After just having a little breakdown stemming from frustration and pain, I’ve come to a realization.
Chronic pain is kicking my butt. Going on 11 years now and while I know I have shared here on SGL about it, I try not to over-share. To be depressing and whatnot about the struggle I am going through – what’s slightly funny about that is that if we were to sit and talk, my health is something that comes up quite frequently. Shrug. Not sure what the difference is there, but there you go.
But, as I told a friend the other day, “I want my old self back, I want to be who I was that this pain has taken away.” Granted, I have learned a lot going through this. My faith is stronger. I have more of a ‘backbone’. I can empathize with people with other chronic illnesses. While I know there are other things that I have learned along this rock-strewn narrow dirt path, those are the main ones sticking out to me right now.
Sadly, the negatives are the ones echoing through my mind more lately. Hence the crying that just happened. I am so thankful for my sweet OH who knows how to comfort/console/encourage me all in a few words. I am so blessed. My Lord has kept His promise to me – so why is it so easy to get frustrated and beaten down?
Because I’m human. And all too aware of that fact.
This past week I had an open MRI and the people were amazing. If you’re in the Portland (oregon) area and need one, I highly suggest Open Advanced MRI in Gresham. They were professional and helped me through it so much. Due to faxing-issues and the weekend, I am still waiting on the results but have a phone consult scheduled with my doctor on Tuesday.

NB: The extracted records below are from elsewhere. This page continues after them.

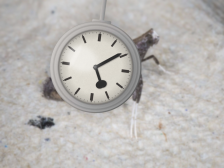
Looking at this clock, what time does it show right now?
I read 5:09
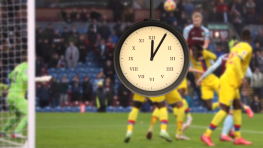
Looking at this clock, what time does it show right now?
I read 12:05
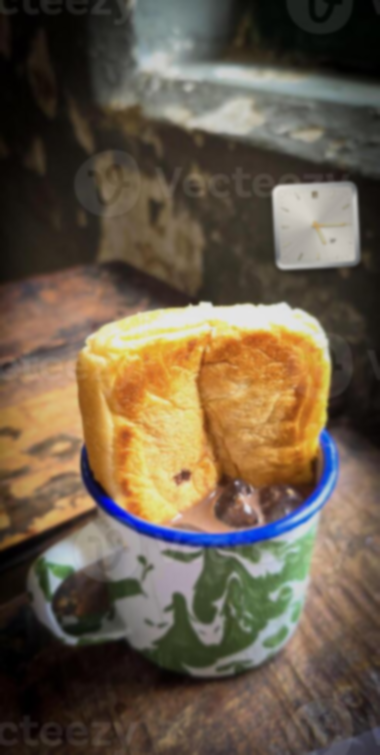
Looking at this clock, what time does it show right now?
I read 5:15
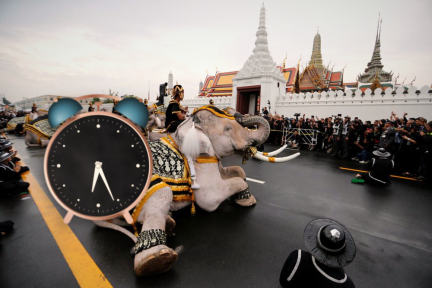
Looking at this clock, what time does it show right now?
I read 6:26
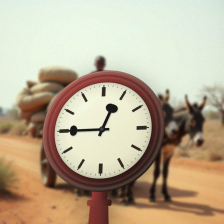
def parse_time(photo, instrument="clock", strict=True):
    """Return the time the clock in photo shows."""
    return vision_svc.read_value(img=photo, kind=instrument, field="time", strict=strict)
12:45
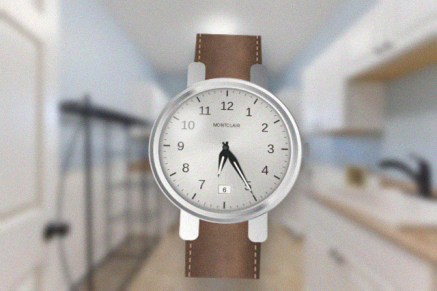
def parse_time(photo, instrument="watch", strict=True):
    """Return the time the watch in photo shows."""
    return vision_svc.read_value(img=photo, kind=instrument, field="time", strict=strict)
6:25
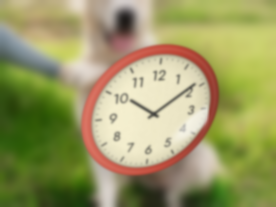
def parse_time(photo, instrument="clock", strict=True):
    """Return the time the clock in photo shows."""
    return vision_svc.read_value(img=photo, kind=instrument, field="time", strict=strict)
10:09
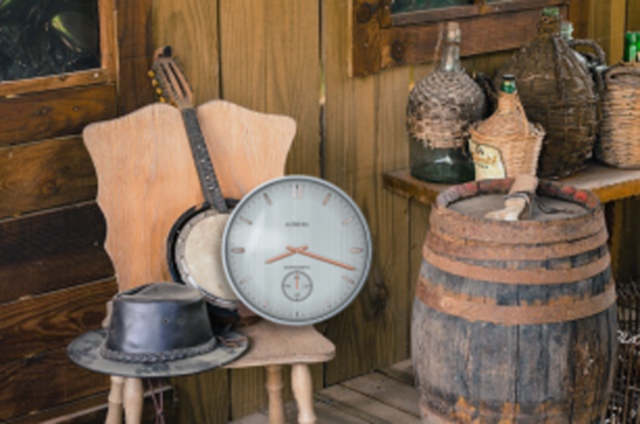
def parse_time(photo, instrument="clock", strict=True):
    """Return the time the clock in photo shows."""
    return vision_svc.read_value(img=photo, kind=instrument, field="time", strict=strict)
8:18
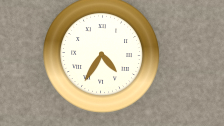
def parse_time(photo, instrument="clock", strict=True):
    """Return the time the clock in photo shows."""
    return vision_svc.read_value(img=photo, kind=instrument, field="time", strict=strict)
4:35
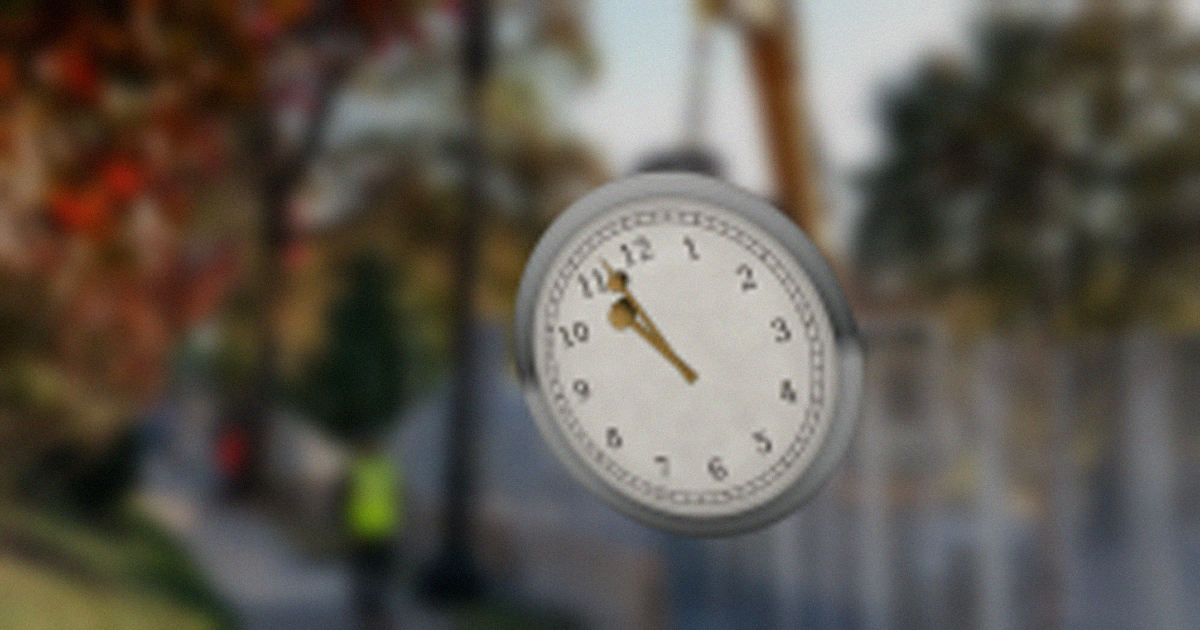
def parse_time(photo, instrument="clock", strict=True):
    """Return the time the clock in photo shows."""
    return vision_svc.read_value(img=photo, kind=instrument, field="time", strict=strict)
10:57
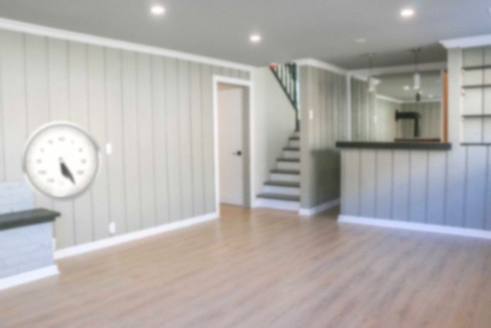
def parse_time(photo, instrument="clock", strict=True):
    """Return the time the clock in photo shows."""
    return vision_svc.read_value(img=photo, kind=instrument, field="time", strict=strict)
5:25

And what if it doesn’t show the reasons for this drastic decline in health? I don’t know. I am trying to leave that for when I have to worry about it. I have been struggling with hope so much lately, and adding that seems needless.
Anyway, about that realization I spoke of earlier. What with these migraines limiting me so much lately, I am going to back off on blogging for a time. I am so very sad about this, but since I am only posting about once a week already, I am giving myself permission to do just that – post when I can.
I am trying to get into a career writing – yay! – and with that on top of my health, I think that taking pressure off of myself about SGL will improve….. wow, i can’t even get this sentence out. You all know what I’m trying to say though, right? Even though the frequency of posting might not really change, the guilt/frustration will ease. So, while I’m sad about not being able to grow SGL in the way I had hoped right now (i had really wanted to get a giveaway set up for Valentine’s Day) , this is needed I think.
Please check out some of my past posts!! Share some of your favorite blogs with me. I get so excited every time you leave a comment – it just makes me happy that you took that time.
I will keep up the new series that I started, of course! I am loving it already and know the word for next month! (giggle-jump for -joy) and might even start working on it today for a-much-needed-encouragement!
Before I sign off, I want to brag on some dear friends who sent me the sweetest care package yesterday. Full of sweet surprises, I felt so very loved. Thank you so much!